[[ Input, beginning ]]

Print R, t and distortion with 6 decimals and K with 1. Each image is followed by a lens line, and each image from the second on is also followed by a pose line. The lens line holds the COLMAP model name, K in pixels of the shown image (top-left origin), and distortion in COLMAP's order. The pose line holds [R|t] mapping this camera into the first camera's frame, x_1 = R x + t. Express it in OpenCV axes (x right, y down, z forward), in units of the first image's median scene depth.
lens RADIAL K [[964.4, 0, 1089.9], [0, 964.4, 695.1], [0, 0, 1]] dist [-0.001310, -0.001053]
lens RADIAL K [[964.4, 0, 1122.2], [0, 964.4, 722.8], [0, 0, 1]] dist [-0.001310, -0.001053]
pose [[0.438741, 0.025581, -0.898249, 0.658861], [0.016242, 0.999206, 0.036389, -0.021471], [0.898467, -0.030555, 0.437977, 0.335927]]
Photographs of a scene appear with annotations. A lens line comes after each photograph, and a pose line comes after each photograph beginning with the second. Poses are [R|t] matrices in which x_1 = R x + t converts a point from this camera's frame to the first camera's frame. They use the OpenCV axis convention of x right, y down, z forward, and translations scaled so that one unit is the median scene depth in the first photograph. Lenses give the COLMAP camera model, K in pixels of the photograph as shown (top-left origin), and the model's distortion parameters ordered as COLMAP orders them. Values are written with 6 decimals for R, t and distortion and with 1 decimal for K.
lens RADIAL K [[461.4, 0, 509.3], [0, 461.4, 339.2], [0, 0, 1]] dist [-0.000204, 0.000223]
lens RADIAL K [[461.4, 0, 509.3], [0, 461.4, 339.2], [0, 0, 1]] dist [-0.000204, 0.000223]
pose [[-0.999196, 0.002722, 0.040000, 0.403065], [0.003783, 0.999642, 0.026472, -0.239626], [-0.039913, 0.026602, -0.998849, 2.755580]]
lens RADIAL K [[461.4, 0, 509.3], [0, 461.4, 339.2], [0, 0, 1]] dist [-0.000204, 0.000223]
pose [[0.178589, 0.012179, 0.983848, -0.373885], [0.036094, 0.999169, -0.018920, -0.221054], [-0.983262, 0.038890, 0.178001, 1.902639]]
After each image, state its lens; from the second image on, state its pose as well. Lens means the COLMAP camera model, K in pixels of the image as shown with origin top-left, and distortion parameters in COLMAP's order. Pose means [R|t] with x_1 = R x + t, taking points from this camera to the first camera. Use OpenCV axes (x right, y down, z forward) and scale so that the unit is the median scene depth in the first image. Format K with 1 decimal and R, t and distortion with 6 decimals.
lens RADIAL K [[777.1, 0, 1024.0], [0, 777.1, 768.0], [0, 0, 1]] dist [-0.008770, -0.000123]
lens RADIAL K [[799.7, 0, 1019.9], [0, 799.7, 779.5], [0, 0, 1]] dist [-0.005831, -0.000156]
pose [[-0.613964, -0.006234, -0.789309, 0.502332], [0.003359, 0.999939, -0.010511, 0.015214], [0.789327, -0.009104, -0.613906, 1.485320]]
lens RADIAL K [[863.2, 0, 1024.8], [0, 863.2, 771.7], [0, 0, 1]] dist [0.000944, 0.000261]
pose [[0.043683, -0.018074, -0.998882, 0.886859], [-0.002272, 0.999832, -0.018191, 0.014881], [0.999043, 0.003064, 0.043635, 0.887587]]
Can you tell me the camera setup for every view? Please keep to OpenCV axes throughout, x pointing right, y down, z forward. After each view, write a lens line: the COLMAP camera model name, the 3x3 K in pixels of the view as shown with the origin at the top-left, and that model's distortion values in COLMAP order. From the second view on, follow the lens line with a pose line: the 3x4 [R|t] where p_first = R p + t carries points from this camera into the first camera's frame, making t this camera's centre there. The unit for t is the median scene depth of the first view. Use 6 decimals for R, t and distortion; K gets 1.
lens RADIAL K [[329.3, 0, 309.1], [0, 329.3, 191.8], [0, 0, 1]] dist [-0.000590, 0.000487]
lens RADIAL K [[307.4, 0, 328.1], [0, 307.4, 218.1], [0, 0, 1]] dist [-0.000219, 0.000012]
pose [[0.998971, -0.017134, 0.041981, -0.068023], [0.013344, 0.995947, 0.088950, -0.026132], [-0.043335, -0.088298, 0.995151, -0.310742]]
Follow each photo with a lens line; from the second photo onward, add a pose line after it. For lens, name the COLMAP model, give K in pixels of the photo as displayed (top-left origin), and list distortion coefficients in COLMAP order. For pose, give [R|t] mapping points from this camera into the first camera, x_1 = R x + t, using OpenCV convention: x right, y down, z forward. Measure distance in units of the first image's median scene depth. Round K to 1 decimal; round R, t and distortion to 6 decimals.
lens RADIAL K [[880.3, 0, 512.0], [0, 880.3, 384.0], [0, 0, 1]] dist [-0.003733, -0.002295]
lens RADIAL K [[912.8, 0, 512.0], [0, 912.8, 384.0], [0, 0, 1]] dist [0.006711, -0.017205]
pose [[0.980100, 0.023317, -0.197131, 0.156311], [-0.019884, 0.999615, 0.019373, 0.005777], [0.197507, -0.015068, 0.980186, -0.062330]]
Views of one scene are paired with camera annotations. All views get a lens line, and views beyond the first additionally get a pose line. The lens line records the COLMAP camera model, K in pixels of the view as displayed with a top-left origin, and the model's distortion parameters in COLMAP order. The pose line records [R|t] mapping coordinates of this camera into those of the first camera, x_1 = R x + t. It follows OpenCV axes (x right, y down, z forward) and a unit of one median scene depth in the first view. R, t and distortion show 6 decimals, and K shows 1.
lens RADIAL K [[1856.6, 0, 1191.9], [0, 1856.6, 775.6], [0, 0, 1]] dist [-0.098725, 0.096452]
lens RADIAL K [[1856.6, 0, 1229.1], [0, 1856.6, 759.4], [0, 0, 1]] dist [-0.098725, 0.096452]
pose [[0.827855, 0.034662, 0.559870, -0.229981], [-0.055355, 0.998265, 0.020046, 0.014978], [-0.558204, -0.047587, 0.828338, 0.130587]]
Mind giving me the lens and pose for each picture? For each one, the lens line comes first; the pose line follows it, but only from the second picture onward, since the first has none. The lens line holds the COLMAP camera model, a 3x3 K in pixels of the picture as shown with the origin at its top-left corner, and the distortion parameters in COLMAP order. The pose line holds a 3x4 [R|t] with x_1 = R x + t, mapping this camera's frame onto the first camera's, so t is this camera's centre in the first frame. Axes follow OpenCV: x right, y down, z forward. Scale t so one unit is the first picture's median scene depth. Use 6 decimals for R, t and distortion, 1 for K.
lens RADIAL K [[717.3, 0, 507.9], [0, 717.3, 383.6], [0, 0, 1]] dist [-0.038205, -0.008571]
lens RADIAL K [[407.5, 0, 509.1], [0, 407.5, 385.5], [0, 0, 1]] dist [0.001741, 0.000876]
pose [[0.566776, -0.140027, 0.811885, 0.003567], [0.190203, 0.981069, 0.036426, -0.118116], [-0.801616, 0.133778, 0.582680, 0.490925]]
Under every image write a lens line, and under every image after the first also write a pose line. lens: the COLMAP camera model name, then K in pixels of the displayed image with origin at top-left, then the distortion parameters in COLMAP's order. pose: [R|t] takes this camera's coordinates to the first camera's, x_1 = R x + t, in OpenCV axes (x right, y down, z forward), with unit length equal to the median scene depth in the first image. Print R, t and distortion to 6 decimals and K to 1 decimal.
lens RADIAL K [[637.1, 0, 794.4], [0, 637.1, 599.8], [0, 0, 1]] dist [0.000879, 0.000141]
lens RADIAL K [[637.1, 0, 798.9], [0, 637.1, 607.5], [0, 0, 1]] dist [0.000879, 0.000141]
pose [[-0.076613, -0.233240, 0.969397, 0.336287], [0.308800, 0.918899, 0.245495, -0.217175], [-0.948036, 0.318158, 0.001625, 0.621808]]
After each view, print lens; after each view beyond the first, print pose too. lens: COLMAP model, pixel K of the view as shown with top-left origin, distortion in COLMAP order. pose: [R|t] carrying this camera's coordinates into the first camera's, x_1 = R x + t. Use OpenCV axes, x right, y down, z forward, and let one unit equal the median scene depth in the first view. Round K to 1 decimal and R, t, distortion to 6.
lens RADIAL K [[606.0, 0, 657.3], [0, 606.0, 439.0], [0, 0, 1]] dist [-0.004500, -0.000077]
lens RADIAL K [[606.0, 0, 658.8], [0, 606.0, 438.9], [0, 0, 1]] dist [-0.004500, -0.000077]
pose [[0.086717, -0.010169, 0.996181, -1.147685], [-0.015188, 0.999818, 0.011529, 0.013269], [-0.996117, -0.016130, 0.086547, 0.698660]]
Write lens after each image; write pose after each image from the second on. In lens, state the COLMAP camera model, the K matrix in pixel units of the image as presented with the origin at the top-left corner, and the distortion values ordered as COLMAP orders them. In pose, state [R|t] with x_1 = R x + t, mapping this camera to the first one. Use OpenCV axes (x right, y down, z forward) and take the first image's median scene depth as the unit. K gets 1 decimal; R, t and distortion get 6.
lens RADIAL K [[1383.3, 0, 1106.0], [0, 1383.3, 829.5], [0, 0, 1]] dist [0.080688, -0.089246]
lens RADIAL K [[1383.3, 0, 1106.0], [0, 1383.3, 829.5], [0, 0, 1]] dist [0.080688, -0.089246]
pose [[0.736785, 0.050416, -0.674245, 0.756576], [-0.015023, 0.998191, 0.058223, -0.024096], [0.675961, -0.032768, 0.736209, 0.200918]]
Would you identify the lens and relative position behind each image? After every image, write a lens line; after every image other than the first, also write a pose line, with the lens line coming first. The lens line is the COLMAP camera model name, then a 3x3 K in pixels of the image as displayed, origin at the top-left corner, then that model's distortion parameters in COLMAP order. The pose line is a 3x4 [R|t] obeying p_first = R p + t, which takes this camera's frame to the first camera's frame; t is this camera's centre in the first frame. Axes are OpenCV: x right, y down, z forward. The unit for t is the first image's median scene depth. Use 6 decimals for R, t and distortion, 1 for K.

[[ Input, end ]]

__Required work__.
Reproduce the stretch of the listing from the line containing "Write lens after" through the line containing "-0.032768, 0.736209, 0.200918]]". Put "pixels" in place of "pixel units" and leave everything else unchanged.

__Solution to this problem__.
Write lens after each image; write pose after each image from the second on. In lens, state the COLMAP camera model, the K matrix in pixels of the image as presented with the origin at the top-left corner, and the distortion values ordered as COLMAP orders them. In pose, state [R|t] with x_1 = R x + t, mapping this camera to the first one. Use OpenCV axes (x right, y down, z forward) and take the first image's median scene depth as the unit. K gets 1 decimal; R, t and distortion get 6.
lens RADIAL K [[1383.3, 0, 1106.0], [0, 1383.3, 829.5], [0, 0, 1]] dist [0.080688, -0.089246]
lens RADIAL K [[1383.3, 0, 1106.0], [0, 1383.3, 829.5], [0, 0, 1]] dist [0.080688, -0.089246]
pose [[0.736785, 0.050416, -0.674245, 0.756576], [-0.015023, 0.998191, 0.058223, -0.024096], [0.675961, -0.032768, 0.736209, 0.200918]]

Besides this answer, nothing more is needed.